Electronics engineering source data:
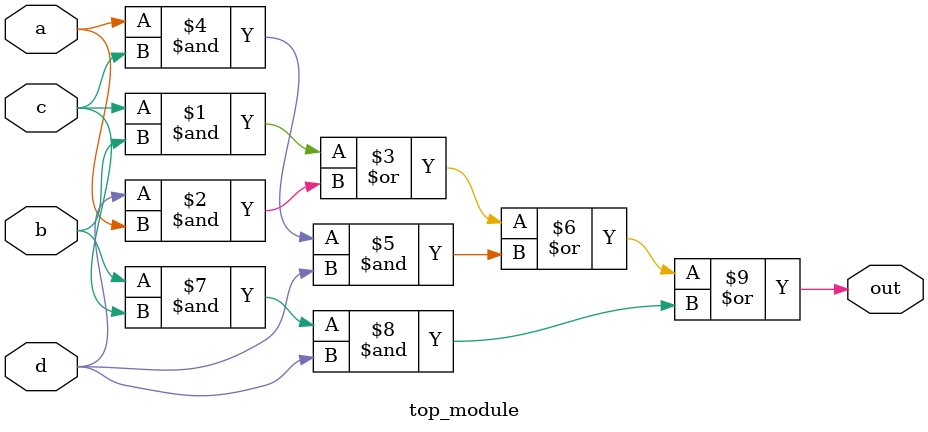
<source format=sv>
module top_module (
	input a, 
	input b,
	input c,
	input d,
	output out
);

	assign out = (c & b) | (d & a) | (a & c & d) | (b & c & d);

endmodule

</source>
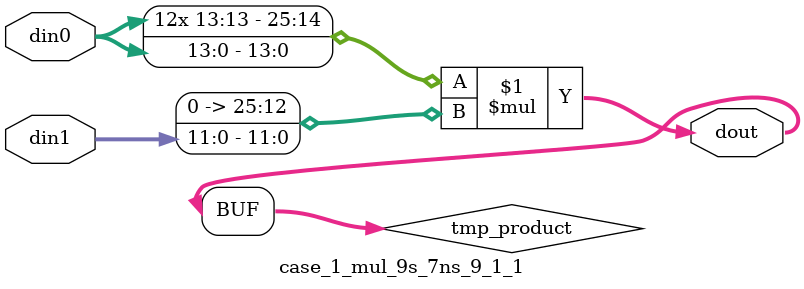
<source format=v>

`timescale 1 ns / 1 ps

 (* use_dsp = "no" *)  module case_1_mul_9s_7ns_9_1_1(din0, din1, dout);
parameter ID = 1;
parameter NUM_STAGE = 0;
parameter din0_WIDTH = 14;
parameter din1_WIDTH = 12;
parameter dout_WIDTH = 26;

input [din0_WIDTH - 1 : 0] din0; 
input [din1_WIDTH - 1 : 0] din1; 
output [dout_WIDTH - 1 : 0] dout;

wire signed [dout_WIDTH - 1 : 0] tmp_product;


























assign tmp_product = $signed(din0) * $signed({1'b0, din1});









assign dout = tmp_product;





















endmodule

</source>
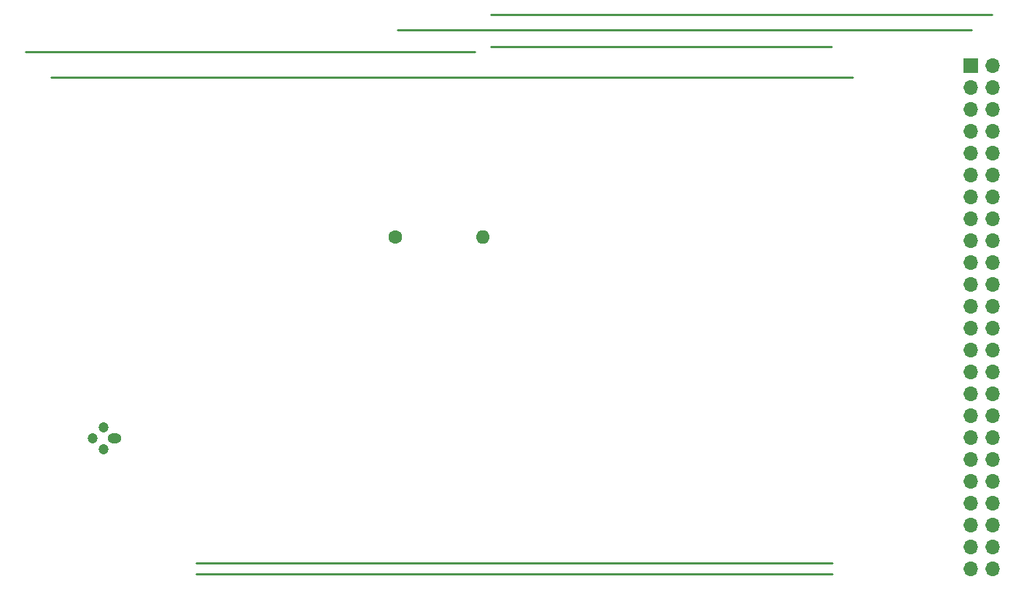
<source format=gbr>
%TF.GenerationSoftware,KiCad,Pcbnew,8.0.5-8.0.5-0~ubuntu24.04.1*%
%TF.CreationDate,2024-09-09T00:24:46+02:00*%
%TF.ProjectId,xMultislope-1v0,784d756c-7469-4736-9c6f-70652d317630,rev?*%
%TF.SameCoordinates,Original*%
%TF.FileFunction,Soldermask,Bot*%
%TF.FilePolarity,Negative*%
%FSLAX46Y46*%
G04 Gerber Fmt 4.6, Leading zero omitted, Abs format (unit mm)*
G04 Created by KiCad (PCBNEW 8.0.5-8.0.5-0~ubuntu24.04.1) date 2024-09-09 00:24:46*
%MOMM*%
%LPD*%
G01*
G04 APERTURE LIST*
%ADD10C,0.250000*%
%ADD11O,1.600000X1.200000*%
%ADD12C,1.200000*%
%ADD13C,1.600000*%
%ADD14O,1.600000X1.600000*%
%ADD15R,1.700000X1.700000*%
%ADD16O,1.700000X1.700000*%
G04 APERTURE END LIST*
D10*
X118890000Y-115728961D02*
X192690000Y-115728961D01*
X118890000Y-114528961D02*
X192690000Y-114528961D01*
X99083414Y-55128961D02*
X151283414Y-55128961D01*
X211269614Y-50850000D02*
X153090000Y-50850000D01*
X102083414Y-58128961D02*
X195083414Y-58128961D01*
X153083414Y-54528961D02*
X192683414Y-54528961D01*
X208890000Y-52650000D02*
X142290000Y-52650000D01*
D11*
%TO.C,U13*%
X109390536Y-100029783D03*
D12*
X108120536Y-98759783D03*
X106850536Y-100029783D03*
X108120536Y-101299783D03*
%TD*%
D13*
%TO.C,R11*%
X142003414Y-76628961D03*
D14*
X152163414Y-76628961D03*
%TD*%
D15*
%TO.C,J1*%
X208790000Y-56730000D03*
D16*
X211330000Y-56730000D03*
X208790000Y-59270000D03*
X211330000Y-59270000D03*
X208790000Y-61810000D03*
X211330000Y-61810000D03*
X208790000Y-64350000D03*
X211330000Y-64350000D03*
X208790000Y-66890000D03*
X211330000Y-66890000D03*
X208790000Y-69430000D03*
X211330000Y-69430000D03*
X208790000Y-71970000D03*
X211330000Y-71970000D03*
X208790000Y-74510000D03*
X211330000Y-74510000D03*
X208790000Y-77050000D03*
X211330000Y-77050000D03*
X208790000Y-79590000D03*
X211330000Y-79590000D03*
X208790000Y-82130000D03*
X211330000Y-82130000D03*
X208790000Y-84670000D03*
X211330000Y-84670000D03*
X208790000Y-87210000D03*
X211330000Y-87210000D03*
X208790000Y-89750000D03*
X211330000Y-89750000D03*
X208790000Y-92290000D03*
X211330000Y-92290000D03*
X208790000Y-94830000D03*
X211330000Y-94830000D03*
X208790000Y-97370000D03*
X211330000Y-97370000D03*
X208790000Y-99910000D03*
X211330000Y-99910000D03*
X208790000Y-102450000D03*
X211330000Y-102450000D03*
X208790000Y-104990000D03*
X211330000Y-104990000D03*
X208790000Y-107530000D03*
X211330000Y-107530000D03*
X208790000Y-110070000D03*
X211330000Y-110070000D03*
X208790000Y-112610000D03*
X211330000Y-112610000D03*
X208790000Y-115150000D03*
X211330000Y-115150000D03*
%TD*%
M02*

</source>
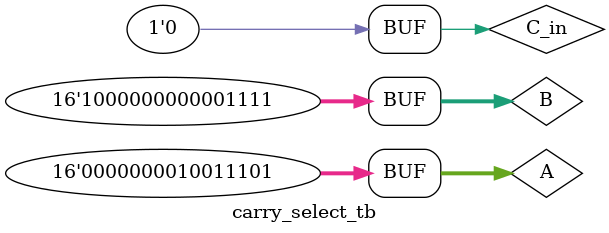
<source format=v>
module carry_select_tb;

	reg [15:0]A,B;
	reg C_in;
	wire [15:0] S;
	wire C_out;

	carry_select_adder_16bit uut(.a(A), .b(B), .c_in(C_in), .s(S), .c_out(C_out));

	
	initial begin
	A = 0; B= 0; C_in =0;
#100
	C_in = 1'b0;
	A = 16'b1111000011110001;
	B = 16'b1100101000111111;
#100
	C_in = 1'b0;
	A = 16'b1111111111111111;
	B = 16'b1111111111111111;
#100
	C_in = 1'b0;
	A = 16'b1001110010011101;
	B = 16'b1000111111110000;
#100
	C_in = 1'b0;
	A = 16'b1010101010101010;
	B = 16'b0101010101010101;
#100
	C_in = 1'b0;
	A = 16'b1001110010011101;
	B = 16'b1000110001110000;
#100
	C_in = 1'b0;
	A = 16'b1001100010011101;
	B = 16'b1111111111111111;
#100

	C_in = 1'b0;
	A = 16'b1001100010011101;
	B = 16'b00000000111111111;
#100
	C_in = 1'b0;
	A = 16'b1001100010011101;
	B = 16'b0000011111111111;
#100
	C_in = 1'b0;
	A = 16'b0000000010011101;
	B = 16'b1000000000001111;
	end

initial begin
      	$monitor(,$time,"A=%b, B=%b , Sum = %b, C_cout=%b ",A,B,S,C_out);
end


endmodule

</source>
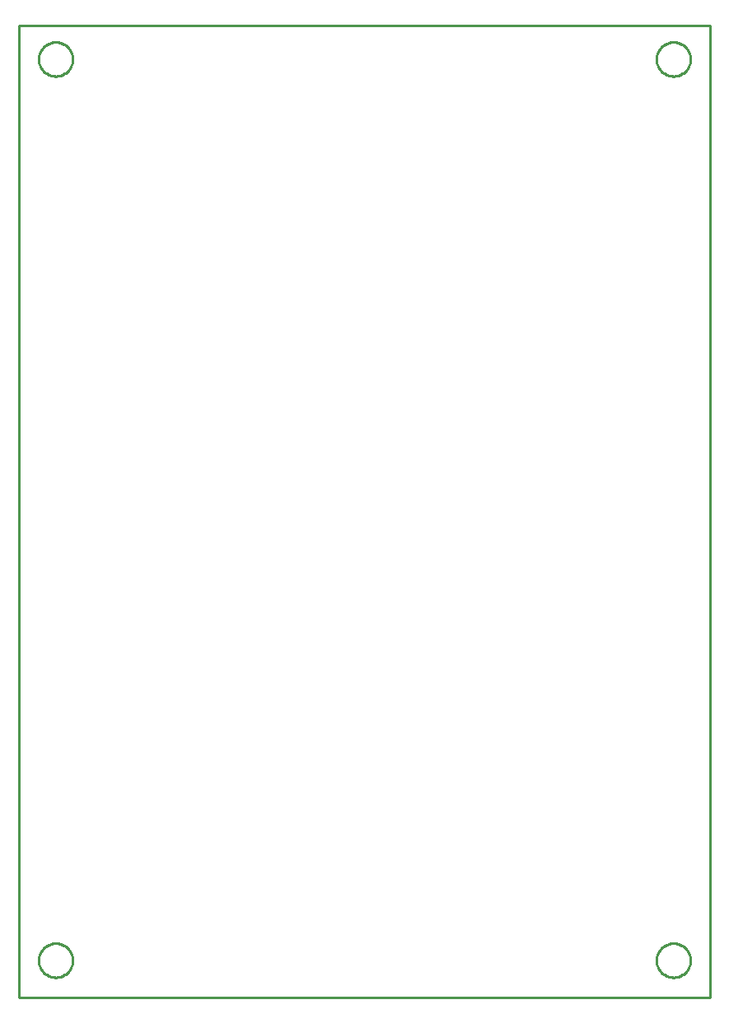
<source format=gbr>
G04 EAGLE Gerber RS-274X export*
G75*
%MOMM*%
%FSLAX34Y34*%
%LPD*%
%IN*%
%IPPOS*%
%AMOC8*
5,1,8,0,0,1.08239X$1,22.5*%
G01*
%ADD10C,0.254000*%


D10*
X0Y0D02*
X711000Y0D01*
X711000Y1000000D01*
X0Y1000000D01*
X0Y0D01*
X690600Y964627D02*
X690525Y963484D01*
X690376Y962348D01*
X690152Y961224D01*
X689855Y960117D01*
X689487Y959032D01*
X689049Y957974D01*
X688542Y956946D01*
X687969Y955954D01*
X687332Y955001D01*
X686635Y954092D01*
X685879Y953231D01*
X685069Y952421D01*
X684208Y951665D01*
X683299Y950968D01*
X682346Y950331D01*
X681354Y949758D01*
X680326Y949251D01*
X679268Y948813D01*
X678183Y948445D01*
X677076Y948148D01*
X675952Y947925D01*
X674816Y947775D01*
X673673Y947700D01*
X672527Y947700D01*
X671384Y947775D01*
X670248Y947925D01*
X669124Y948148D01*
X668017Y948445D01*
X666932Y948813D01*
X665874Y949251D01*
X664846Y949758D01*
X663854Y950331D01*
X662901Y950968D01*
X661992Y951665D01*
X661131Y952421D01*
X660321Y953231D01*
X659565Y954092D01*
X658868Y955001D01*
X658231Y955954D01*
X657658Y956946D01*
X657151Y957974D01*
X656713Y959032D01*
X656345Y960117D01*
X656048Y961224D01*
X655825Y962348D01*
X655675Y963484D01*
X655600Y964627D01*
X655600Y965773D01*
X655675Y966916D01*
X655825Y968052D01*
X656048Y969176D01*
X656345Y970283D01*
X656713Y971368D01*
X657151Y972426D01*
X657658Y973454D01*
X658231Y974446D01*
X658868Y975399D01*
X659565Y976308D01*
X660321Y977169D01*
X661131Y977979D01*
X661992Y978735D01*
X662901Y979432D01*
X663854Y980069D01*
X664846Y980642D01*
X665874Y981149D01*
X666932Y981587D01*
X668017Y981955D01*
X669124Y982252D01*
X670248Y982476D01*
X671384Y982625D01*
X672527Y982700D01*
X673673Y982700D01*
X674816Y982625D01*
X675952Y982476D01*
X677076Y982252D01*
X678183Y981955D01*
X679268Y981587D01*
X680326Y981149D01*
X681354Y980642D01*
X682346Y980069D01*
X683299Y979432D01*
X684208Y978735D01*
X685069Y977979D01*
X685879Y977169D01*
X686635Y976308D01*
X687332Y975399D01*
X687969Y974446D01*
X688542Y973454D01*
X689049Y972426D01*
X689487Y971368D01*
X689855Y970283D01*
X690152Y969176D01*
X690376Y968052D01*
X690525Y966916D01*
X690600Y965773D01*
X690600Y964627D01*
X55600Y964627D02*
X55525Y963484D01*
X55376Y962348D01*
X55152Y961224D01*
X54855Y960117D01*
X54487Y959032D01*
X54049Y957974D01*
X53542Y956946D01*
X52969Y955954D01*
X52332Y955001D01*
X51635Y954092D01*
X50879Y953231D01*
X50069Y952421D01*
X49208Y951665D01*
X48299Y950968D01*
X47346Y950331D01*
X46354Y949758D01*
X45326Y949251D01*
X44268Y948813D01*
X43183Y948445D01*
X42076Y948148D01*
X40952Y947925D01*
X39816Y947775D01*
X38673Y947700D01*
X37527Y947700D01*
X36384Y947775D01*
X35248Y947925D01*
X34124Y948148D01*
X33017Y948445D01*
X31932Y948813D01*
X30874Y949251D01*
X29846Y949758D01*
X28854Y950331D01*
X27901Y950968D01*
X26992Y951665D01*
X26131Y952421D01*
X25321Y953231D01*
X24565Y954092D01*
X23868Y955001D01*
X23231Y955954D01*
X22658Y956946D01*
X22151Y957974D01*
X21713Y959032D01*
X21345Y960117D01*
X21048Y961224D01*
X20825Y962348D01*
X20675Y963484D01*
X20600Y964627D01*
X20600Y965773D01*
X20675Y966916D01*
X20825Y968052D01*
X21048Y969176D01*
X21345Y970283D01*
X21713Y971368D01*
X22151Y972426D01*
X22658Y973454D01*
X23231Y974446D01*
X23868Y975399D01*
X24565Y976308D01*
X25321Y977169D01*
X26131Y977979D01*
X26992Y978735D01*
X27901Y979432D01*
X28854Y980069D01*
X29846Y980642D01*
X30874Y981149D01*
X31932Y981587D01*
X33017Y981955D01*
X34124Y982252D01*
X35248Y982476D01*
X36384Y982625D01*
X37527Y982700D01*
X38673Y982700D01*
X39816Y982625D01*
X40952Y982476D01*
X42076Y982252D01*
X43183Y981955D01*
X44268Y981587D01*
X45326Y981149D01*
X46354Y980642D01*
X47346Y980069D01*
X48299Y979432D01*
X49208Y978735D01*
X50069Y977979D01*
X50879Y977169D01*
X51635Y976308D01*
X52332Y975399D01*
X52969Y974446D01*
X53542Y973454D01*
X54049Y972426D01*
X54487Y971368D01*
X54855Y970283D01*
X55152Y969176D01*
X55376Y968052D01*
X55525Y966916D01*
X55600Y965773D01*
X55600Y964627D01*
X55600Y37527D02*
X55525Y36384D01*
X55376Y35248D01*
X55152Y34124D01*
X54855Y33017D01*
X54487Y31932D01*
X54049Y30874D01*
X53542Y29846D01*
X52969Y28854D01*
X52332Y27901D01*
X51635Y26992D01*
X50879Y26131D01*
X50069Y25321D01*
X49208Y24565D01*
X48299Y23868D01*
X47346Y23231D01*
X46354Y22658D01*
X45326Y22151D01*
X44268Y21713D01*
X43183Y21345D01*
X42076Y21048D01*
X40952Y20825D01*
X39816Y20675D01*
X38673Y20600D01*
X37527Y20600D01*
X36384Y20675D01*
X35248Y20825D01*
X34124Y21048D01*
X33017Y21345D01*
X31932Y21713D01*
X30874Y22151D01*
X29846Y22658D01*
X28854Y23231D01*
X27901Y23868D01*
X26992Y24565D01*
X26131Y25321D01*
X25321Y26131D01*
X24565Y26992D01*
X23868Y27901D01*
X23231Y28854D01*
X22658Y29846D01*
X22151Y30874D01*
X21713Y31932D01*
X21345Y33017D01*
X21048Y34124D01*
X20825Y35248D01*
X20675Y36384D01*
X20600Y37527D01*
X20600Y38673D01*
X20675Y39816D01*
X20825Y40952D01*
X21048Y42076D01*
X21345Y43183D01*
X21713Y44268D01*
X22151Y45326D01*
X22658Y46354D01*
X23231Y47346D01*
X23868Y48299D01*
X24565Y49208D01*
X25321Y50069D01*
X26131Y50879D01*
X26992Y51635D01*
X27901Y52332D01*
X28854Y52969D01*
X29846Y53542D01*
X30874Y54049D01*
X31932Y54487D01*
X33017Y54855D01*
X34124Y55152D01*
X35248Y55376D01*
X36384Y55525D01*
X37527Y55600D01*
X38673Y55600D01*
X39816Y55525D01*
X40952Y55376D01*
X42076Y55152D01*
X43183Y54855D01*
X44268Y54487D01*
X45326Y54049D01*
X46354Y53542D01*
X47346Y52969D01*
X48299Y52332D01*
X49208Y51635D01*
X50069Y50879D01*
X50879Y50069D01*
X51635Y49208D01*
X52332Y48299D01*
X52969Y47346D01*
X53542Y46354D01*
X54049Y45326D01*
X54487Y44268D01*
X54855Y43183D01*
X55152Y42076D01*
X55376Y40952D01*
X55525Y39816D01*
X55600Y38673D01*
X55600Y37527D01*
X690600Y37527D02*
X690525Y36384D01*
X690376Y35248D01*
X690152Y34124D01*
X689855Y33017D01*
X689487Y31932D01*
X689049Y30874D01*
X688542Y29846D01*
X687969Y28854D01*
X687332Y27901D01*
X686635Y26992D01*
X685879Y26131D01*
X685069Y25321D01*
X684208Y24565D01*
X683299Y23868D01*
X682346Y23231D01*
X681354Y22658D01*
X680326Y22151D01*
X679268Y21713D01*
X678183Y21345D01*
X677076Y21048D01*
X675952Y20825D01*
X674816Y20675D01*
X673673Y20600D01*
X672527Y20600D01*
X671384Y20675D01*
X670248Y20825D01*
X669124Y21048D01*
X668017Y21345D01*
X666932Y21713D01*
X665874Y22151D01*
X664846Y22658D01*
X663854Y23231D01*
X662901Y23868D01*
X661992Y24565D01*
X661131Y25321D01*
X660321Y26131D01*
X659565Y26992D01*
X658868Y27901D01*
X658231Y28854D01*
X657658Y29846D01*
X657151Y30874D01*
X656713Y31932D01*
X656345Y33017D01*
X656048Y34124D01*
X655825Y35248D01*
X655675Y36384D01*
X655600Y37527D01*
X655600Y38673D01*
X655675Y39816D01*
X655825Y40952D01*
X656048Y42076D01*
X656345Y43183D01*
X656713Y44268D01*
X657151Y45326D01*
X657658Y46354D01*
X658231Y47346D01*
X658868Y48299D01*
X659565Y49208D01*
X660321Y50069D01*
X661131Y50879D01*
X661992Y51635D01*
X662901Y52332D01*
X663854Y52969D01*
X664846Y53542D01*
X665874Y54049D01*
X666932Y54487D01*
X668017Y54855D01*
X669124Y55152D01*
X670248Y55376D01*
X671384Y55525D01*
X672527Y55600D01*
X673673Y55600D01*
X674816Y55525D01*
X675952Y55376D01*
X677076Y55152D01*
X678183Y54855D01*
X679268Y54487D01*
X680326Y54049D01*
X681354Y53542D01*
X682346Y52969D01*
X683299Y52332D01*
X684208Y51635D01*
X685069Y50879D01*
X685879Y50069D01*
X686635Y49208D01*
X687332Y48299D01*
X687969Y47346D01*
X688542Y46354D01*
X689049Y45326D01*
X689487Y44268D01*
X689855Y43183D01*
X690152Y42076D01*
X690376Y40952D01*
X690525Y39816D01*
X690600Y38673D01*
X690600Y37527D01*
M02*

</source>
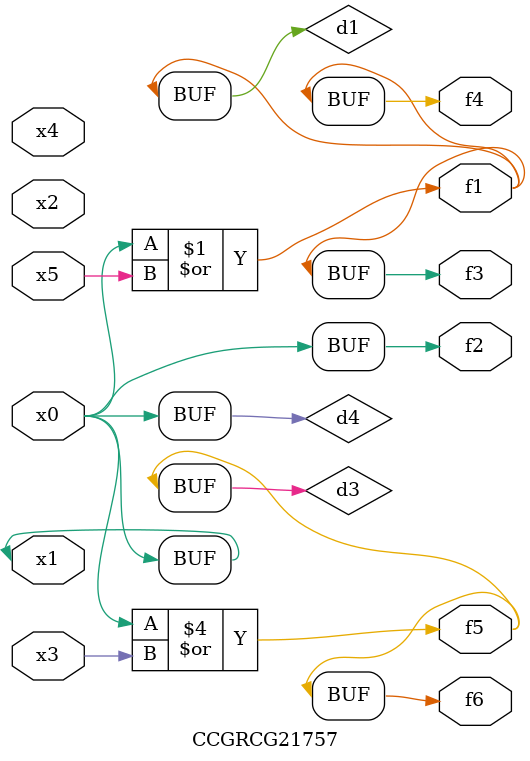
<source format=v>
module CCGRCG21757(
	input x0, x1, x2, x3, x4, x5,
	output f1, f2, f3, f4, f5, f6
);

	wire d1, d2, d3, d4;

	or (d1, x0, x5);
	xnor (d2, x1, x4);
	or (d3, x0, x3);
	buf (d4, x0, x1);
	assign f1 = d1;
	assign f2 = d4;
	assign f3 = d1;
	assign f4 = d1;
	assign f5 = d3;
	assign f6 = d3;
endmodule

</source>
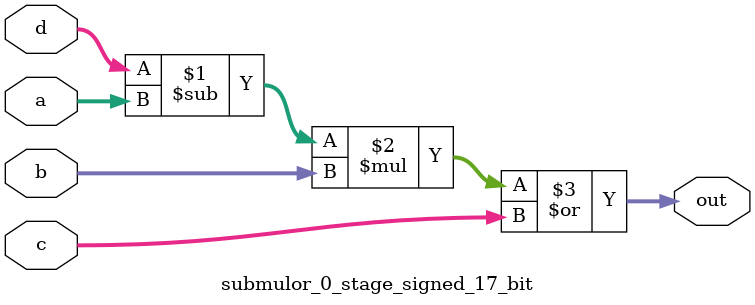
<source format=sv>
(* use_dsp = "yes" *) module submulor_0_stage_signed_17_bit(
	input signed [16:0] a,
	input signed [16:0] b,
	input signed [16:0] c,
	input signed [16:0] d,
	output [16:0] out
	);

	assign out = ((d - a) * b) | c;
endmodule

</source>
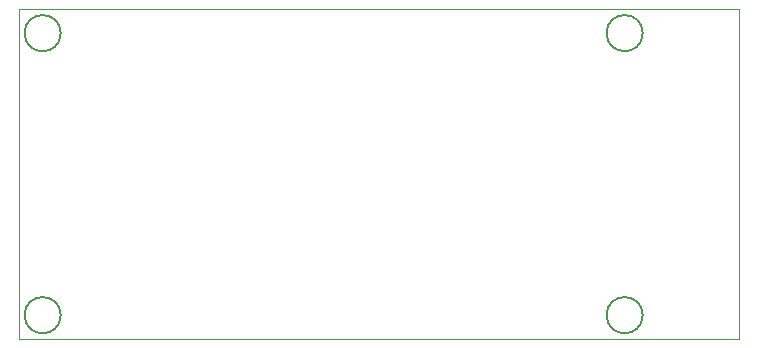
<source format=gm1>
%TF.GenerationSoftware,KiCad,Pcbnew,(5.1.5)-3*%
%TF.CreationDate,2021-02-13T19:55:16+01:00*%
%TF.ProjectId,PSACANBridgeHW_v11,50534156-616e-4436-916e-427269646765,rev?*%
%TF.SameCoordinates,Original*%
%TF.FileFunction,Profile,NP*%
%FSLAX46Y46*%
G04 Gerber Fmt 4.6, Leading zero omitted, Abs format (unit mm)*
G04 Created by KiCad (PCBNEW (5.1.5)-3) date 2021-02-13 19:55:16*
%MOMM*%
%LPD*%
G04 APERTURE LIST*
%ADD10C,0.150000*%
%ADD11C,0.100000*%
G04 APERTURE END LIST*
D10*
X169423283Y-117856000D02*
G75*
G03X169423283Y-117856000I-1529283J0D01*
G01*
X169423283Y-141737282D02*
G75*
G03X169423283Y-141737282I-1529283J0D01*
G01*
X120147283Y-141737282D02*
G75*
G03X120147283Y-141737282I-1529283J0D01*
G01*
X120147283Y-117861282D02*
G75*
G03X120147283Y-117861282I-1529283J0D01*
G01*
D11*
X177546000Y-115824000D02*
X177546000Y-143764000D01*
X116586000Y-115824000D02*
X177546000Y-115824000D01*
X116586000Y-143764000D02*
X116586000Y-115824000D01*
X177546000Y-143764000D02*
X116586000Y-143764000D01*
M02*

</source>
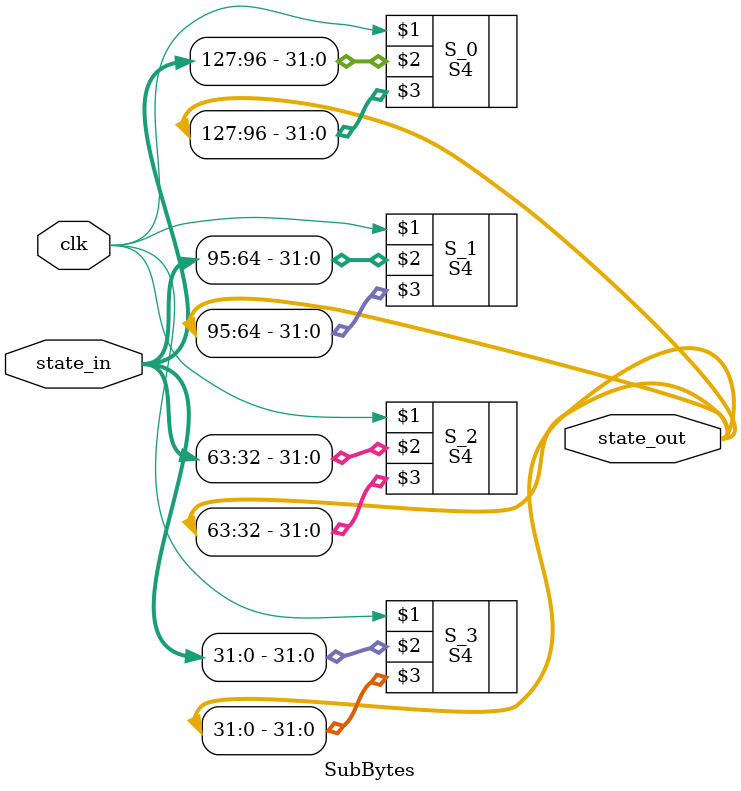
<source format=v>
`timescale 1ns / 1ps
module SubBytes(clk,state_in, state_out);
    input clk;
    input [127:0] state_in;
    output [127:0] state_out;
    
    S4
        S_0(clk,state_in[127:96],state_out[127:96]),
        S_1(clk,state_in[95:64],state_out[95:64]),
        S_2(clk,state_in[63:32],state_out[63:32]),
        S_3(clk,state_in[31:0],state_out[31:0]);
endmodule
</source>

**To do:** The lines to return are those in the entries above that hold "ProjectId".

**Response to this exercise:**
%TF.ProjectId,xMultislope-1v0,784d756c-7469-4736-9c6f-70652d317630,rev?*%
%TF.ProjectId,PSACANBridgeHW_v11,50534156-616e-4436-916e-427269646765,rev?*%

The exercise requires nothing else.